Hope to see you there!

Q Replication Dashboard - v9.7.1

Posted by Frank Fillmore on February 8, 2010 under InfoSphere, Q-Replication. Tags: .

Be sure to upgrade to the latest version of the Q Replication Dashboard v9.7.1.  More flexibility is provided - including monitoring Oracle Q Replication sources.  Check the link for all of the details.

DRDA Performance for Q Replication ASNTDIFF Utility on DB2 for z/OS

Posted by Frank Fillmore on February 8, 2010 under DB2 for z/OS, InfoSphere, Q-Replication, SQL Tuning. Tags: , .

As you know, I work with IBM’s Q Replication technology - a lot.  Q Replication functionality is delivered in InfoSphere Replication Server.  The challenges are amplified when working on DB2 for z/OS with *really* large tables.  One financial institution at which I am working has tables with over 1 billion rows and hundreds of partitions.  Of course, DB2 for z/OS can manage tables of that size, but what about the tooling?

Q Replication comes with a utility called ASNTDIFF.  ASNTDIFF compares a checksum of rows in the source and target tables being replicated to validate that there are no discrepancies.  Challenge #1 is that when replicating between DB2 for z/OS subsystems, ASNTDIFF runs under Unix Systems Services (USS) that provides the Unix APIs enabled in z/OS.  There are considerations for USS applications that will form the basis for another post.

Challenge #2 is that ASNTDIFF retrieves the rows from the remote system (Application Server or AS) using a three-part-name query across a Distributed Relational Database Architecture (DRDA) connection.  For example:

SELECT * FROM <location>.<schema>.<tablename>

where location is found in the DRDA Communications Database (CDB) portion of the DB2 for z/OS Application Requestor (AR) catalog tables.  You typically run the ASNTDIFF utility on the replication target DB2 for z/OS server.  That’s because the CDB has probably already been configured to support cursor-based loading of the target tables.  Why is this a challenge?  Well, a three-part-name query across a DRDA pipe against a 1 billion row table ran for about 18 hours.  Ouch!

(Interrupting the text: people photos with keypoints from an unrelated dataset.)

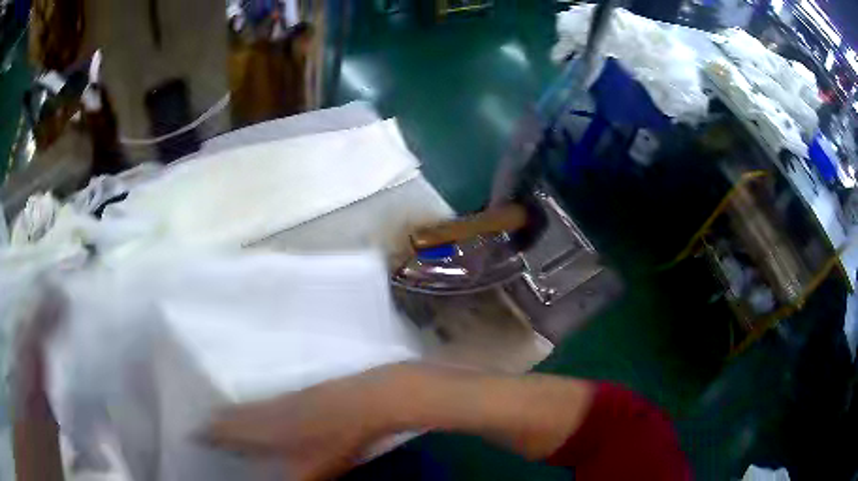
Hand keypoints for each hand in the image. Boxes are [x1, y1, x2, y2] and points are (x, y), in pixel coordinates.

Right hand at [204, 369, 396, 480]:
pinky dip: (256, 408)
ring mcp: (284, 396)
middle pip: (233, 413)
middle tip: (205, 427)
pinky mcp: (301, 391)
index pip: (224, 428)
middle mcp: (266, 408)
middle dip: (217, 421)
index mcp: (261, 428)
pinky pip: (267, 400)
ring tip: (226, 419)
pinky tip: (264, 412)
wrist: (366, 399)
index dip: (207, 433)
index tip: (192, 434)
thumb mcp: (310, 473)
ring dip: (236, 413)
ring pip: (250, 405)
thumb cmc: (335, 440)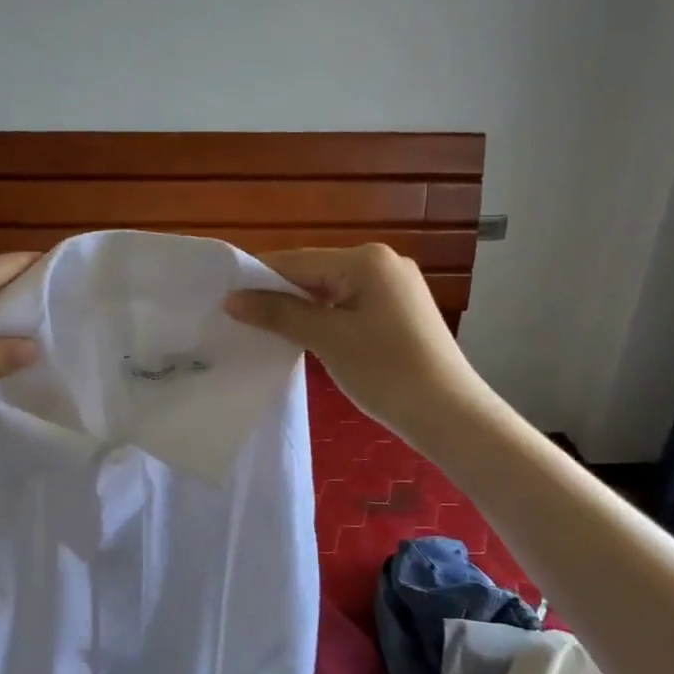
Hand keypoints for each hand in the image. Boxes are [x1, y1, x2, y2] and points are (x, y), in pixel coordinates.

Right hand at [224, 244, 488, 447]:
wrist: (450, 414)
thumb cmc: (386, 371)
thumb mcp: (327, 339)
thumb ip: (279, 313)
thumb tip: (233, 298)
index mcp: (366, 259)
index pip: (296, 260)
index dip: (257, 279)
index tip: (223, 300)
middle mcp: (383, 262)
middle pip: (314, 271)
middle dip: (279, 295)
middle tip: (241, 320)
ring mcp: (395, 285)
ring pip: (331, 289)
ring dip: (301, 308)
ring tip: (267, 331)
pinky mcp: (400, 309)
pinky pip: (350, 304)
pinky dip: (325, 317)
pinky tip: (306, 336)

So the basic problem is: how can I get three-part-name queries running across a DRDA connection between DB2 for z/OS subsystems to run faster?  I asked a couple of IBMers and Jim Pickel pointed me in the direction of exploiting OPTIMZE FOR n ROWS.  There’s a good explanation of this in “Limiting the number of DRDA network transmissions”.  Right now the ASNTDIFF utility adds OPTIMIZE for 1000 ROWS and FOR READ ONLY to every ASNTDIFF query.  We’re experiementing with the recommendations in the “Limiting…” document to see if we need to override this hardcoded parameter.  I’ll keep you posted as to our findings.